**Problem details**
Write out every line of the rows below word for word, with nothing changed.

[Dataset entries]
..............................
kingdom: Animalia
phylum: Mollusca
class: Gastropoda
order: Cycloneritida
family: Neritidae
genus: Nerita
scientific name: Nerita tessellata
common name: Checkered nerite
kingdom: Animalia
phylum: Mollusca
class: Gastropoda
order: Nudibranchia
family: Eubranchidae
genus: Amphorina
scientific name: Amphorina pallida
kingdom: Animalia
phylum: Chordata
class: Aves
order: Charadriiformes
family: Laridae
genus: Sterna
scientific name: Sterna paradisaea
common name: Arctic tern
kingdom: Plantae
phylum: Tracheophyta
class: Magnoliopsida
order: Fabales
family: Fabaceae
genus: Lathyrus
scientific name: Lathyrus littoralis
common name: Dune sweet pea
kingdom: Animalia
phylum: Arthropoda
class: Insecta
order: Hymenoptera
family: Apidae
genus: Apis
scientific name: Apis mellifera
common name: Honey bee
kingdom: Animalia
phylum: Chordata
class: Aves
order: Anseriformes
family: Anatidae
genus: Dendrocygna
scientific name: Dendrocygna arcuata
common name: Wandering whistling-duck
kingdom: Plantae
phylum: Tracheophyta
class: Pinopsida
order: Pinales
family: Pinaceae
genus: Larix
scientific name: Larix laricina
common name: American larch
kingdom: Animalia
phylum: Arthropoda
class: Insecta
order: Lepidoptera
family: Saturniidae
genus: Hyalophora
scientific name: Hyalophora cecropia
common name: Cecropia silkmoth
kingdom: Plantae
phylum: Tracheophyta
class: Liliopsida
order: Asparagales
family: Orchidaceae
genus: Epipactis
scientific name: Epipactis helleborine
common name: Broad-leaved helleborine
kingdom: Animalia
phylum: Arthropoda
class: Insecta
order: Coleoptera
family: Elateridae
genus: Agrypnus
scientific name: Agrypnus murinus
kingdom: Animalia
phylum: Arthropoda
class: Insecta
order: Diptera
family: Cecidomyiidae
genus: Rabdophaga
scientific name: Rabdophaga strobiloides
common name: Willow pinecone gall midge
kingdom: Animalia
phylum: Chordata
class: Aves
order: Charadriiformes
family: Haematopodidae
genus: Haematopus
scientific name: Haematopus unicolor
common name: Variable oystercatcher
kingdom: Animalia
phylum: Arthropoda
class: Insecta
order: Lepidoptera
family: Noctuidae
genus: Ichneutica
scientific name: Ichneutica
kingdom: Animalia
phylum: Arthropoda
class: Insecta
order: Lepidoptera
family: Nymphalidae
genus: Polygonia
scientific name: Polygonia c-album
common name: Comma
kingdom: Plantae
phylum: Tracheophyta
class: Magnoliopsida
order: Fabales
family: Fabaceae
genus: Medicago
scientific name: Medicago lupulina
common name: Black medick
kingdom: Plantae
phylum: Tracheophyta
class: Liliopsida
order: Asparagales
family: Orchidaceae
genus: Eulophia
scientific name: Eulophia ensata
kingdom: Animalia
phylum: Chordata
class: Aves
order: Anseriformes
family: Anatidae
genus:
..............................
**The output**
kingdom: Animalia
phylum: Mollusca
class: Gastropoda
order: Cycloneritida
family: Neritidae
genus: Nerita
scientific name: Nerita tessellata
common name: Checkered nerite
kingdom: Animalia
phylum: Mollusca
class: Gastropoda
order: Nudibranchia
family: Eubranchidae
genus: Amphorina
scientific name: Amphorina pallida
kingdom: Animalia
phylum: Chordata
class: Aves
order: Charadriiformes
family: Laridae
genus: Sterna
scientific name: Sterna paradisaea
common name: Arctic tern
kingdom: Plantae
phylum: Tracheophyta
class: Magnoliopsida
order: Fabales
family: Fabaceae
genus: Lathyrus
scientific name: Lathyrus littoralis
common name: Dune sweet pea
kingdom: Animalia
phylum: Arthropoda
class: Insecta
order: Hymenoptera
family: Apidae
genus: Apis
scientific name: Apis mellifera
common name: Honey bee
kingdom: Animalia
phylum: Chordata
class: Aves
order: Anseriformes
family: Anatidae
genus: Dendrocygna
scientific name: Dendrocygna arcuata
common name: Wandering whistling-duck
kingdom: Plantae
phylum: Tracheophyta
class: Pinopsida
order: Pinales
family: Pinaceae
genus: Larix
scientific name: Larix laricina
common name: American larch
kingdom: Animalia
phylum: Arthropoda
class: Insecta
order: Lepidoptera
family: Saturniidae
genus: Hyalophora
scientific name: Hyalophora cecropia
common name: Cecropia silkmoth
kingdom: Plantae
phylum: Tracheophyta
class: Liliopsida
order: Asparagales
family: Orchidaceae
genus: Epipactis
scientific name: Epipactis helleborine
common name: Broad-leaved helleborine
kingdom: Animalia
phylum: Arthropoda
class: Insecta
order: Coleoptera
family: Elateridae
genus: Agrypnus
scientific name: Agrypnus murinus
kingdom: Animalia
phylum: Arthropoda
class: Insecta
order: Diptera
family: Cecidomyiidae
genus: Rabdophaga
scientific name: Rabdophaga strobiloides
common name: Willow pinecone gall midge
kingdom: Animalia
phylum: Chordata
class: Aves
order: Charadriiformes
family: Haematopodidae
genus: Haematopus
scientific name: Haematopus unicolor
common name: Variable oystercatcher
kingdom: Animalia
phylum: Arthropoda
class: Insecta
order: Lepidoptera
family: Noctuidae
genus: Ichneutica
scientific name: Ichneutica
kingdom: Animalia
phylum: Arthropoda
class: Insecta
order: Lepidoptera
family: Nymphalidae
genus: Polygonia
scientific name: Polygonia c-album
common name: Comma
kingdom: Plantae
phylum: Tracheophyta
class: Magnoliopsida
order: Fabales
family: Fabaceae
genus: Medicago
scientific name: Medicago lupulina
common name: Black medick
kingdom: Plantae
phylum: Tracheophyta
class: Liliopsida
order: Asparagales
family: Orchidaceae
genus: Eulophia
scientific name: Eulophia ensata
kingdom: Animalia
phylum: Chordata
class: Aves
order: Anseriformes
family: Anatidae
genus:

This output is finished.